Hardware locking

FAQ about hardware locking for Robert Inventor's Programs

Will my program be hardware locked when I purchase it?

A: When you purchase any of my programs, your unlock key will work on any computer - it is NOT hardware locked. If you use it on a friends computer, then uninstall it when finished, and answer yes when it asks if you want to remove your unlock key. Or if you want your friend to keep the freeware / evaluation version, you can leave the program installed and just remove your unlock key, which you can do from Help | Unlock | Remove unlock key.

Nowadays there is an increasing tendency for programs to be hardware locked, like Windows XP. So if you install your program on another machine you need to change to a new unlock key for it - this could be awkward if you need to move a number of programs to several machines in short succession. But that isn't the real drawback of hardware locking. It's main drawback is something the user will only notice a few years down the line.

Some programs, e.g. some software music programs, have been hardware locked for quite a while, if not particualarly on the XP model, more often used with dongles or cds. Older composers and musicians may be wary about buying hardware locked programs, and go for ones that aren't locked if there is any choice in the matter. However most other users don't realise what is involved yet. Older programs are bound to have less polished GUIs than the latest ones, but they may occasionally do things in a way that still makes them of value to some users maybe many years after they were originally written.

Then the problem is that if your hardware lock fails for any reason (dongle or cd doesn't work any more or you get a new computer for the XP style hardware fingerprint approach) - what do you do if the original company has now gone out of business. You will probably find that you simply can't play your old compositions any more with the original software. This has happened to older composers already.

It is only recently that it has become really easy to hardware lock your programs, and in the forums for software authors you see that many of them are really going for it as the great new trend in software technology. This is really new - the last couple of years at the most, when it has become the "in thing" to do. So its long term drawbacks are not widely apparent. In the future if someone wants to run an XP machine as a "classic machine", they simply won't be able to do it.
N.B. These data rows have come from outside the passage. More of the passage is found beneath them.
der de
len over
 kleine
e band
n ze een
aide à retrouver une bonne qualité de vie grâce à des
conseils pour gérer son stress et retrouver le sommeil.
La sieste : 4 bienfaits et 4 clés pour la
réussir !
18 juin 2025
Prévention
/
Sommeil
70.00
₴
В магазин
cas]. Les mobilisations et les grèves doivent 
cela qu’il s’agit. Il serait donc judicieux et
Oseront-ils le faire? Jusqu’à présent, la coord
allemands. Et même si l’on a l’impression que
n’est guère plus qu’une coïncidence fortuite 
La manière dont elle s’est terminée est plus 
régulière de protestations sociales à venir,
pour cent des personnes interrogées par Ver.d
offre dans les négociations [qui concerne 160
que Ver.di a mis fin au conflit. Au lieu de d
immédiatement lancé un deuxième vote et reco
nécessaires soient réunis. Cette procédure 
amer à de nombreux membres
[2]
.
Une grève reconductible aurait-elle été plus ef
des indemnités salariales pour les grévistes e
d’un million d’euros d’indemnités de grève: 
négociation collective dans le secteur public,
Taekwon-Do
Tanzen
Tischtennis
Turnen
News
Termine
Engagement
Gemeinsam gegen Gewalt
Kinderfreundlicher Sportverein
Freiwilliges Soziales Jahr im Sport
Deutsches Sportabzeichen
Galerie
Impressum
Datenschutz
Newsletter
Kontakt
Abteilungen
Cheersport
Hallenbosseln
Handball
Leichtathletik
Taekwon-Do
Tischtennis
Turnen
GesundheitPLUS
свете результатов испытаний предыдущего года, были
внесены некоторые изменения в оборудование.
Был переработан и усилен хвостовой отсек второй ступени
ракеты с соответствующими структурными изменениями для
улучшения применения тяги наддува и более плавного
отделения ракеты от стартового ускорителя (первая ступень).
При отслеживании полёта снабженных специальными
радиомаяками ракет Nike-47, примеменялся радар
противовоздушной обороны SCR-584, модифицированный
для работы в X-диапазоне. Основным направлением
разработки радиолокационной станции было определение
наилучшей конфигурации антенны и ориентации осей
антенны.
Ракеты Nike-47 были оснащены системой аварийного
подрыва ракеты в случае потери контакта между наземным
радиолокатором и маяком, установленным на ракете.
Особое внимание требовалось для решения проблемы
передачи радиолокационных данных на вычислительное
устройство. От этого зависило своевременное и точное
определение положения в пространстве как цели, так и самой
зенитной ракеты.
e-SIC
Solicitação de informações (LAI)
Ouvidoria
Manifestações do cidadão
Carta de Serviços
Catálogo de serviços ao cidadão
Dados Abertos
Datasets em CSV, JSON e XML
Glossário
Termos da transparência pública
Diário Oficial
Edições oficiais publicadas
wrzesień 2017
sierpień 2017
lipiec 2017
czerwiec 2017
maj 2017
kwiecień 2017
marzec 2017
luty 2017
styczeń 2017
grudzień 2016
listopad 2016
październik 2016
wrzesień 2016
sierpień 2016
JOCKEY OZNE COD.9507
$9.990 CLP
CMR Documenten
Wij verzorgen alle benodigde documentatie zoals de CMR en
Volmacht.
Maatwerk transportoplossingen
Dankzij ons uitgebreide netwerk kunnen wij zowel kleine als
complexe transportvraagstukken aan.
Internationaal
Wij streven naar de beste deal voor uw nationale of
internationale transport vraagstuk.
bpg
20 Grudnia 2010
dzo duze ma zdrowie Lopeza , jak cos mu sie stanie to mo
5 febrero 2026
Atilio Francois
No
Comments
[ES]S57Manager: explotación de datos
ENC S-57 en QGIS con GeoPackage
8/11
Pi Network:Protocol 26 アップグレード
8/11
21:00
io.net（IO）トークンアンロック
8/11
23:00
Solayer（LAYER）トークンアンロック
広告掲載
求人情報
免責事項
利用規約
If they do manage that somehow, they will then probably find that half their programs from our era will no longer run. They then have to try to locate the original authors of them all to obtain new unlock keys. How would you set about finding unlock keys for software written 20 years ago?

This isn't just for "classic computer" nerds - a composer or artist may well want to recover a piece made more than twenty years ago originally on an archaic machine. Maybe they transfer it every couple of years to a new computer and get a new unlock key each time, until the day comes when they can no longer contact the original author for whatever reason - then that is it, they can no longer recover it.

At least, all my programs will run anyway :-).